──────── Task inputs ────────
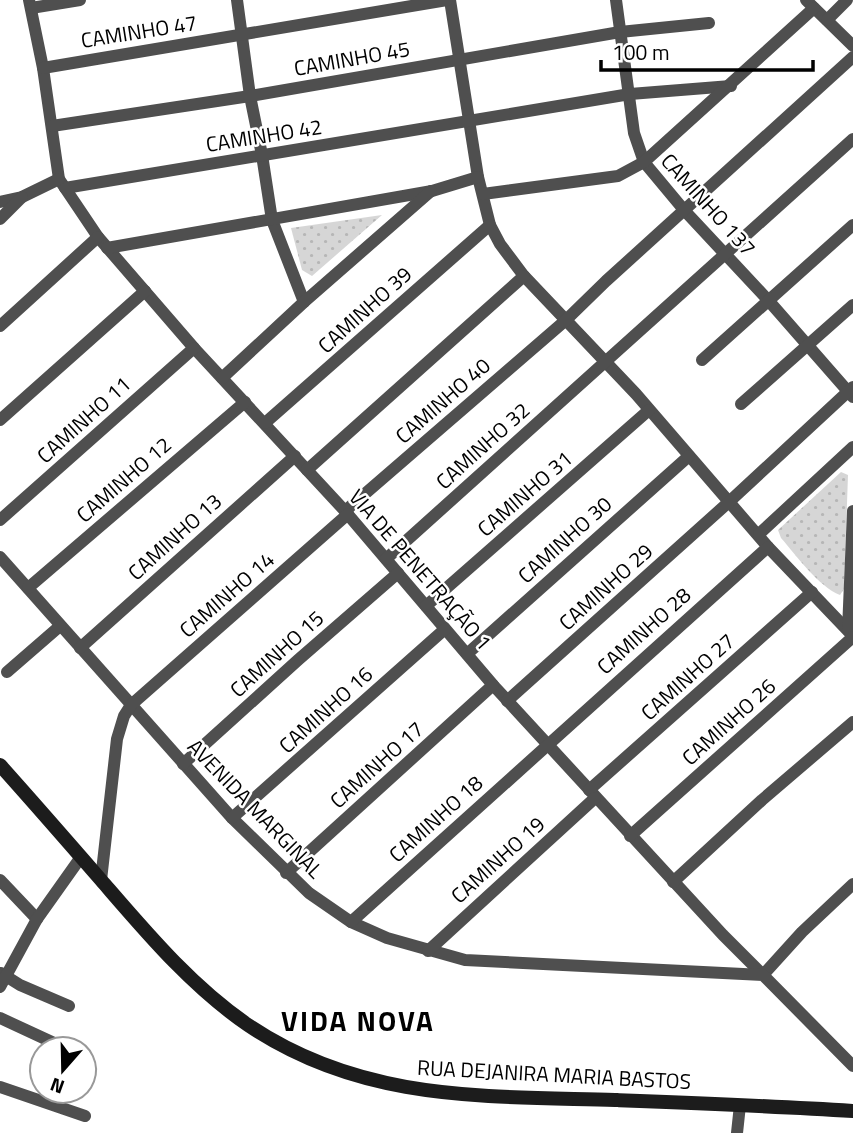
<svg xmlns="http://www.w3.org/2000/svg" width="853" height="1133" font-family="'Titillium Web',sans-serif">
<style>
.park{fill:url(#park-dots)}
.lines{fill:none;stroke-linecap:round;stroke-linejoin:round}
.street{stroke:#4f4f4f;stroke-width:12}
.secondary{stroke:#1c1c1c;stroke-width:14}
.labels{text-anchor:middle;stroke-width:5;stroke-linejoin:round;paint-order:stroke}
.street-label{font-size:21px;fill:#000;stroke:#fff}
.district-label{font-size:28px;font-weight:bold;letter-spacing:2px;fill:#000;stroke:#fff}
</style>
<defs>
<pattern id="park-dots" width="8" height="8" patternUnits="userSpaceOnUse" patternTransform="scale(1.75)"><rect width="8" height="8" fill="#d6d6d6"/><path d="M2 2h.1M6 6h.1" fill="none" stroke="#b6b6b6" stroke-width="1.8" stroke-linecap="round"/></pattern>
</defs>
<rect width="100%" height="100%" fill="#fff"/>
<g class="park">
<polygon points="382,215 312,276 302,270 291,228"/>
<path d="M841,472l7,3 -4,114 -4,6c-21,-8 -44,-40 -59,-57l-3,-8z"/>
</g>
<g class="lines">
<g class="street">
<polyline points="29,0 43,68 59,179 98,237 194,348 345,511 493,685 723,935 763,975 802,932 853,884"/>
<polyline points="237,0 250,96 262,155 272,220 304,302"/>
<polyline points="450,0 478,177 490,225 500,244 524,276 636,394 768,547 853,636"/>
<polyline points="616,0 634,133 644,162 684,210 768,300 853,397"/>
<polyline points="806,0 853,46"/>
<polyline points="31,8 80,0"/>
<polyline points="827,20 847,0"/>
<polyline points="43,68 447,0"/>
<polyline points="52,126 250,96 620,32 709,23"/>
<polyline points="65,188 630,94 731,86"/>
<polyline points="483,194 618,176 644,162 814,8"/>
<polyline points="0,202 22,197 59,179"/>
<polyline points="0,219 22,197"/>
<polyline points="107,248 432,191 478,177"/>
<polyline points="0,326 98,237"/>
<polyline points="702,360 853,225"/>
<polyline points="222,378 304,302 431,191"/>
<polyline points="741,404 853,305"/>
<polyline points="0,420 145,291"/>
<polyline points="265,423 490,225"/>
<polyline points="307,470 524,276"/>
<polyline points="345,511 566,320 606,281 853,57"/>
<polyline points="0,520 194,348"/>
<polyline points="759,534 853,447"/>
<polyline points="0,557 232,818 309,893 351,922 387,938 465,960 763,975 853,1066"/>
<polyline points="386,559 853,139"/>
<polyline points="28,588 245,402"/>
<polyline points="426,606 649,410"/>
<polyline points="848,630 853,511"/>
<polyline points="80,648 295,456"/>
<polyline points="467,654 689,456"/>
<polyline points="7,672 60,626"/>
<polyline points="507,701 730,501 853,387"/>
<polyline points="183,764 298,660 398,573"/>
<polyline points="589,790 812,592"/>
<polyline points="232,818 445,629"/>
<polyline points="630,836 853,637"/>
<polyline points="286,873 493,685"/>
<polyline points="0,880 37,919"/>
<polyline points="101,880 117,739 124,716 131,705 348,514"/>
<polyline points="673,882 762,800 853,722"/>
<polyline points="351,922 768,547"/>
<polyline points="428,951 595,798"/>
<polyline points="1,973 20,985 69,1006"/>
<polyline points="0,987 37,919 81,857"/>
<polyline points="0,1018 67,1049"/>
<polyline points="0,1087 85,1116"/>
<polyline points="737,1133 740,1105"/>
</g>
<path class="secondary" d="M0,765c34,38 68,77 101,115 45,52 90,106 147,145 114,77 236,71 367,75 79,3 159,6 238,11"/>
</g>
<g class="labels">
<g class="street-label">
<text transform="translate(139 32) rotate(-9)" y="7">CAMINHO 47</text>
<text transform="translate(352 59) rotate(-10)" y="7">CAMINHO 45</text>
<text transform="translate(264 136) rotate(-9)" y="7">CAMINHO 42</text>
<text transform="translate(708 205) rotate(48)" y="7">CAMINHO 137</text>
<text transform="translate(365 310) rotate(-42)" y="7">CAMINHO 39</text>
<text transform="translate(443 401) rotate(-41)" y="7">CAMINHO 40</text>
<text transform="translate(84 420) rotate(-42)" y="7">CAMINHO 11</text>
<text transform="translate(483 446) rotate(-42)" y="7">CAMINHO 32</text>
<text transform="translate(124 480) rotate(-41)" y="7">CAMINHO 12</text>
<text transform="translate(525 494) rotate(-41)" y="7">CAMINHO 31</text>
<text transform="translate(175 537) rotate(-42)" y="7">CAMINHO 13</text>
<text transform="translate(565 540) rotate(-42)" y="7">CAMINHO 30</text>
<text transform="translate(420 570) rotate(49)" y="7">VIA DE PENETRAÇÃO 1</text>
<text transform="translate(606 587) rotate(-42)" y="7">CAMINHO 29</text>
<text transform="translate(227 595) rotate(-41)" y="7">CAMINHO 14</text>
<text transform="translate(644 631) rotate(-42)" y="7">CAMINHO 28</text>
<text transform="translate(277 654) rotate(-42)" y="7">CAMINHO 15</text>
<text transform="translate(688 677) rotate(-42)" y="7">CAMINHO 27</text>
<text transform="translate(326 710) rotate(-42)" y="7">CAMINHO 16</text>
<text transform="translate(729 722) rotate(-42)" y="7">CAMINHO 26</text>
<text transform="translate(377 765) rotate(-42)" y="7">CAMINHO 17</text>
<text transform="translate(255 809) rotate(46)" y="7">AVENIDA MARGINAL</text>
<text transform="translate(436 819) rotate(-42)" y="7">CAMINHO 18</text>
<text transform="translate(498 860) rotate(-42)" y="7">CAMINHO 19</text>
<text transform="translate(554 1075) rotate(3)" y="7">RUA DEJANIRA MARIA BASTOS</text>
</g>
<g class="district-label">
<text x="358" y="1031">VIDA NOVA</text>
</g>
</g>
<g transform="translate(63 1070) rotate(200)"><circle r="33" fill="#ffffff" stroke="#999999" stroke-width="2"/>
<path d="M0-5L12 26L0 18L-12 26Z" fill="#000000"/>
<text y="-10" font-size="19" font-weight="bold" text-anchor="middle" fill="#000000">N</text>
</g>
<path d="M601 60v10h212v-10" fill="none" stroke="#000000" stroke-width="3.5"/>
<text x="612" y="60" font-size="21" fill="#000000" stroke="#ffffff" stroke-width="5" paint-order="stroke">100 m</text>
</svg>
────────
Problem statement
The entries above must be restated exactly in the answer, and the pictures left out.

Response area
<svg xmlns="http://www.w3.org/2000/svg" width="853" height="1133" font-family="'Titillium Web',sans-serif">
<style>
.park{fill:url(#park-dots)}
.lines{fill:none;stroke-linecap:round;stroke-linejoin:round}
.street{stroke:#4f4f4f;stroke-width:12}
.secondary{stroke:#1c1c1c;stroke-width:14}
.labels{text-anchor:middle;stroke-width:5;stroke-linejoin:round;paint-order:stroke}
.street-label{font-size:21px;fill:#000;stroke:#fff}
.district-label{font-size:28px;font-weight:bold;letter-spacing:2px;fill:#000;stroke:#fff}
</style>
<defs>
<pattern id="park-dots" width="8" height="8" patternUnits="userSpaceOnUse" patternTransform="scale(1.75)"><rect width="8" height="8" fill="#d6d6d6"/><path d="M2 2h.1M6 6h.1" fill="none" stroke="#b6b6b6" stroke-width="1.8" stroke-linecap="round"/></pattern>
</defs>
<rect width="100%" height="100%" fill="#fff"/>
<g class="park">
<polygon points="382,215 312,276 302,270 291,228"/>
<path d="M841,472l7,3 -4,114 -4,6c-21,-8 -44,-40 -59,-57l-3,-8z"/>
</g>
<g class="lines">
<g class="street">
<polyline points="29,0 43,68 59,179 98,237 194,348 345,511 493,685 723,935 763,975 802,932 853,884"/>
<polyline points="237,0 250,96 262,155 272,220 304,302"/>
<polyline points="450,0 478,177 490,225 500,244 524,276 636,394 768,547 853,636"/>
<polyline points="616,0 634,133 644,162 684,210 768,300 853,397"/>
<polyline points="806,0 853,46"/>
<polyline points="31,8 80,0"/>
<polyline points="827,20 847,0"/>
<polyline points="43,68 447,0"/>
<polyline points="52,126 250,96 620,32 709,23"/>
<polyline points="65,188 630,94 731,86"/>
<polyline points="483,194 618,176 644,162 814,8"/>
<polyline points="0,202 22,197 59,179"/>
<polyline points="0,219 22,197"/>
<polyline points="107,248 432,191 478,177"/>
<polyline points="0,326 98,237"/>
<polyline points="702,360 853,225"/>
<polyline points="222,378 304,302 431,191"/>
<polyline points="741,404 853,305"/>
<polyline points="0,420 145,291"/>
<polyline points="265,423 490,225"/>
<polyline points="307,470 524,276"/>
<polyline points="345,511 566,320 606,281 853,57"/>
<polyline points="0,520 194,348"/>
<polyline points="759,534 853,447"/>
<polyline points="0,557 232,818 309,893 351,922 387,938 465,960 763,975 853,1066"/>
<polyline points="386,559 853,139"/>
<polyline points="28,588 245,402"/>
<polyline points="426,606 649,410"/>
<polyline points="848,630 853,511"/>
<polyline points="80,648 295,456"/>
<polyline points="467,654 689,456"/>
<polyline points="7,672 60,626"/>
<polyline points="507,701 730,501 853,387"/>
<polyline points="183,764 298,660 398,573"/>
<polyline points="589,790 812,592"/>
<polyline points="232,818 445,629"/>
<polyline points="630,836 853,637"/>
<polyline points="286,873 493,685"/>
<polyline points="0,880 37,919"/>
<polyline points="101,880 117,739 124,716 131,705 348,514"/>
<polyline points="673,882 762,800 853,722"/>
<polyline points="351,922 768,547"/>
<polyline points="428,951 595,798"/>
<polyline points="1,973 20,985 69,1006"/>
<polyline points="0,987 37,919 81,857"/>
<polyline points="0,1018 67,1049"/>
<polyline points="0,1087 85,1116"/>
<polyline points="737,1133 740,1105"/>
</g>
<path class="secondary" d="M0,765c34,38 68,77 101,115 45,52 90,106 147,145 114,77 236,71 367,75 79,3 159,6 238,11"/>
</g>
<g class="labels">
<g class="street-label">
<text transform="translate(139 32) rotate(-9)" y="7">CAMINHO 47</text>
<text transform="translate(352 59) rotate(-10)" y="7">CAMINHO 45</text>
<text transform="translate(264 136) rotate(-9)" y="7">CAMINHO 42</text>
<text transform="translate(708 205) rotate(48)" y="7">CAMINHO 137</text>
<text transform="translate(365 310) rotate(-42)" y="7">CAMINHO 39</text>
<text transform="translate(443 401) rotate(-41)" y="7">CAMINHO 40</text>
<text transform="translate(84 420) rotate(-42)" y="7">CAMINHO 11</text>
<text transform="translate(483 446) rotate(-42)" y="7">CAMINHO 32</text>
<text transform="translate(124 480) rotate(-41)" y="7">CAMINHO 12</text>
<text transform="translate(525 494) rotate(-41)" y="7">CAMINHO 31</text>
<text transform="translate(175 537) rotate(-42)" y="7">CAMINHO 13</text>
<text transform="translate(565 540) rotate(-42)" y="7">CAMINHO 30</text>
<text transform="translate(420 570) rotate(49)" y="7">VIA DE PENETRAÇÃO 1</text>
<text transform="translate(606 587) rotate(-42)" y="7">CAMINHO 29</text>
<text transform="translate(227 595) rotate(-41)" y="7">CAMINHO 14</text>
<text transform="translate(644 631) rotate(-42)" y="7">CAMINHO 28</text>
<text transform="translate(277 654) rotate(-42)" y="7">CAMINHO 15</text>
<text transform="translate(688 677) rotate(-42)" y="7">CAMINHO 27</text>
<text transform="translate(326 710) rotate(-42)" y="7">CAMINHO 16</text>
<text transform="translate(729 722) rotate(-42)" y="7">CAMINHO 26</text>
<text transform="translate(377 765) rotate(-42)" y="7">CAMINHO 17</text>
<text transform="translate(255 809) rotate(46)" y="7">AVENIDA MARGINAL</text>
<text transform="translate(436 819) rotate(-42)" y="7">CAMINHO 18</text>
<text transform="translate(498 860) rotate(-42)" y="7">CAMINHO 19</text>
<text transform="translate(554 1075) rotate(3)" y="7">RUA DEJANIRA MARIA BASTOS</text>
</g>
<g class="district-label">
<text x="358" y="1031">VIDA NOVA</text>
</g>
</g>
<g transform="translate(63 1070) rotate(200)"><circle r="33" fill="#ffffff" stroke="#999999" stroke-width="2"/>
<path d="M0-5L12 26L0 18L-12 26Z" fill="#000000"/>
<text y="-10" font-size="19" font-weight="bold" text-anchor="middle" fill="#000000">N</text>
</g>
<path d="M601 60v10h212v-10" fill="none" stroke="#000000" stroke-width="3.5"/>
<text x="612" y="60" font-size="21" fill="#000000" stroke="#ffffff" stroke-width="5" paint-order="stroke">100 m</text>
</svg>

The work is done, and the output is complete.